Data listing:
=== Section Start ===

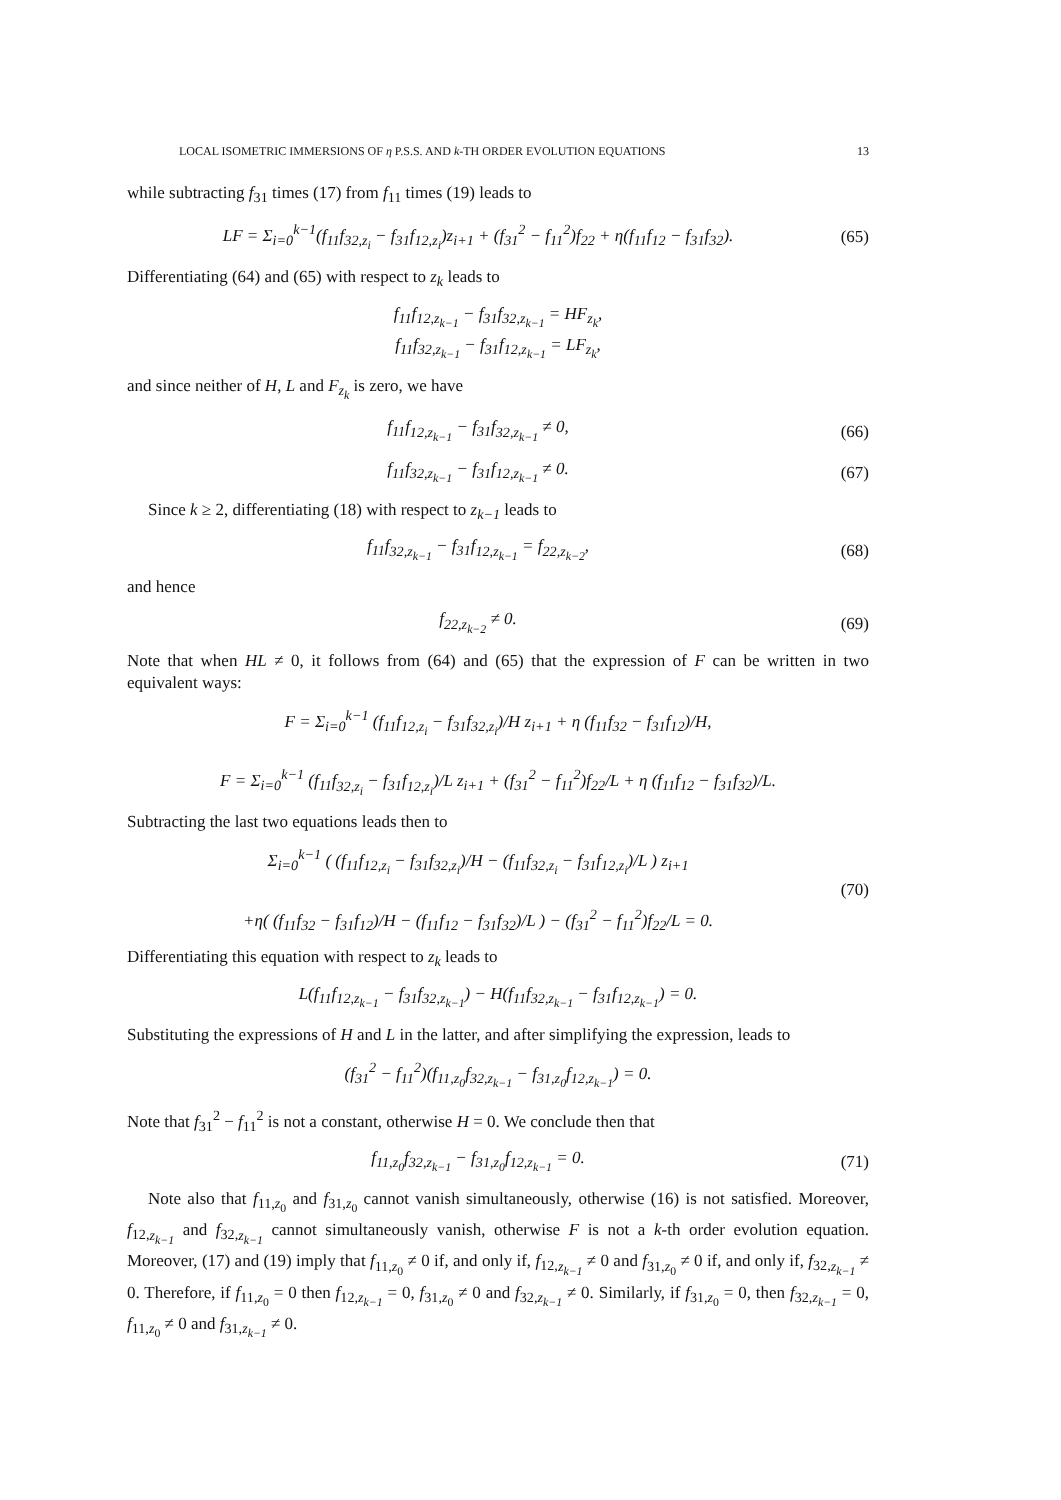LOCAL ISOMETRIC IMMERSIONS OF η P.S.S. AND k-TH ORDER EVOLUTION EQUATIONS 13
while subtracting f<sub>31</sub> times (17) from f<sub>11</sub> times (19) leads to
LF = Σ<sub>i=0</sub><sup>k−1</sup>(f<sub>11</sub>f<sub>32,z<sub>i</sub></sub> − f<sub>31</sub>f<sub>12,z<sub>i</sub></sub>)z<sub>i+1</sub> + (f<sub>31</sub><sup>2</sup> − f<sub>11</sub><sup>2</sup>)f<sub>22</sub> + η(f<sub>11</sub>f<sub>12</sub> − f<sub>31</sub>f<sub>32</sub>).
(65)
Differentiating (64) and (65) with respect to z<sub>k</sub> leads to
f<sub>11</sub>f<sub>12,z<sub>k−1</sub></sub> − f<sub>31</sub>f<sub>32,z<sub>k−1</sub></sub> = HF<sub>z<sub>k</sub></sub>,
f<sub>11</sub>f<sub>32,z<sub>k−1</sub></sub> − f<sub>31</sub>f<sub>12,z<sub>k−1</sub></sub> = LF<sub>z<sub>k</sub></sub>,
and since neither of H, L and F<sub>z<sub>k</sub></sub> is zero, we have
f<sub>11</sub>f<sub>12,z<sub>k−1</sub></sub> − f<sub>31</sub>f<sub>32,z<sub>k−1</sub></sub> ≠ 0,
(66)
f<sub>11</sub>f<sub>32,z<sub>k−1</sub></sub> − f<sub>31</sub>f<sub>12,z<sub>k−1</sub></sub> ≠ 0.
(67)
Since k ≥ 2, differentiating (18) with respect to z<sub>k−1</sub> leads to
f<sub>11</sub>f<sub>32,z<sub>k−1</sub></sub> − f<sub>31</sub>f<sub>12,z<sub>k−1</sub></sub> = f<sub>22,z<sub>k−2</sub></sub>,
(68)
and hence
f<sub>22,z<sub>k−2</sub></sub> ≠ 0.
(69)
Note that when HL ≠ 0, it follows from (64) and (65) that the expression of F can be written in two equivalent ways:
F = Σ<sub>i=0</sub><sup>k−1</sup> (f<sub>11</sub>f<sub>12,z<sub>i</sub></sub> − f<sub>31</sub>f<sub>32,z<sub>i</sub></sub>)/H z<sub>i+1</sub> + η (f<sub>11</sub>f<sub>32</sub> − f<sub>31</sub>f<sub>12</sub>)/H,
F = Σ<sub>i=0</sub><sup>k−1</sup> (f<sub>11</sub>f<sub>32,z<sub>i</sub></sub> − f<sub>31</sub>f<sub>12,z<sub>i</sub></sub>)/L z<sub>i+1</sub> + (f<sub>31</sub><sup>2</sup> − f<sub>11</sub><sup>2</sup>)f<sub>22</sub>/L + η (f<sub>11</sub>f<sub>12</sub> − f<sub>31</sub>f<sub>32</sub>)/L.
Subtracting the last two equations leads then to
Σ<sub>i=0</sub><sup>k−1</sup> ( (f<sub>11</sub>f<sub>12,z<sub>i</sub></sub> − f<sub>31</sub>f<sub>32,z<sub>i</sub></sub>)/H − (f<sub>11</sub>f<sub>32,z<sub>i</sub></sub> − f<sub>31</sub>f<sub>12,z<sub>i</sub></sub>)/L ) z<sub>i+1</sub>
+η( (f<sub>11</sub>f<sub>32</sub> − f<sub>31</sub>f<sub>12</sub>)/H − (f<sub>11</sub>f<sub>12</sub> − f<sub>31</sub>f<sub>32</sub>)/L ) − (f<sub>31</sub><sup>2</sup> − f<sub>11</sub><sup>2</sup>)f<sub>22</sub>/L = 0.
(70)
Differentiating this equation with respect to z<sub>k</sub> leads to
L(f<sub>11</sub>f<sub>12,z<sub>k−1</sub></sub> − f<sub>31</sub>f<sub>32,z<sub>k−1</sub></sub>) − H(f<sub>11</sub>f<sub>32,z<sub>k−1</sub></sub> − f<sub>31</sub>f<sub>12,z<sub>k−1</sub></sub>) = 0.
Substituting the expressions of H and L in the latter, and after simplifying the expression, leads to
(f<sub>31</sub><sup>2</sup> − f<sub>11</sub><sup>2</sup>)(f<sub>11,z<sub>0</sub></sub>f<sub>32,z<sub>k−1</sub></sub> − f<sub>31,z<sub>0</sub></sub>f<sub>12,z<sub>k−1</sub></sub>) = 0.
Note that f<sub>31</sub><sup>2</sup> − f<sub>11</sub><sup>2</sup> is not a constant, otherwise H = 0. We conclude then that
f<sub>11,z<sub>0</sub></sub>f<sub>32,z<sub>k−1</sub></sub> − f<sub>31,z<sub>0</sub></sub>f<sub>12,z<sub>k−1</sub></sub> = 0.
(71)
Note also that f<sub>11,z<sub>0</sub></sub> and f<sub>31,z<sub>0</sub></sub> cannot vanish simultaneously, otherwise (16) is not satisfied. Moreover, f<sub>12,z<sub>k−1</sub></sub> and f<sub>32,z<sub>k−1</sub></sub> cannot simultaneously vanish, otherwise F is not a k-th order evolution equation. Moreover, (17) and (19) imply that f<sub>11,z<sub>0</sub></sub> ≠ 0 if, and only if, f<sub>12,z<sub>k−1</sub></sub> ≠ 0 and f<sub>31,z<sub>0</sub></sub> ≠ 0 if, and only if, f<sub>32,z<sub>k−1</sub></sub> ≠ 0. Therefore, if f<sub>11,z<sub>0</sub></sub> = 0 then f<sub>12,z<sub>k−1</sub></sub> = 0, f<sub>31,z<sub>0</sub></sub> ≠ 0 and f<sub>32,z<sub>k−1</sub></sub> ≠ 0. Similarly, if f<sub>31,z<sub>0</sub></sub> = 0, then f<sub>32,z<sub>k−1</sub></sub> = 0, f<sub>11,z<sub>0</sub></sub> ≠ 0 and f<sub>31,z<sub>k−1</sub></sub> ≠ 0.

=== Section End ===

Task objective:
The required output is each line of the entries that contains the word "leads".

Response area:
while subtracting f<sub>31</sub> times (17) from f<sub>11</sub> times (19) leads to
Differentiating (64) and (65) with respect to z<sub>k</sub> leads to
Since k ≥ 2, differentiating (18) with respect to z<sub>k−1</sub> leads to
Subtracting the last two equations leads then to
Differentiating this equation with respect to z<sub>k</sub> leads to
Substituting the expressions of H and L in the latter, and after simplifying the expression, leads to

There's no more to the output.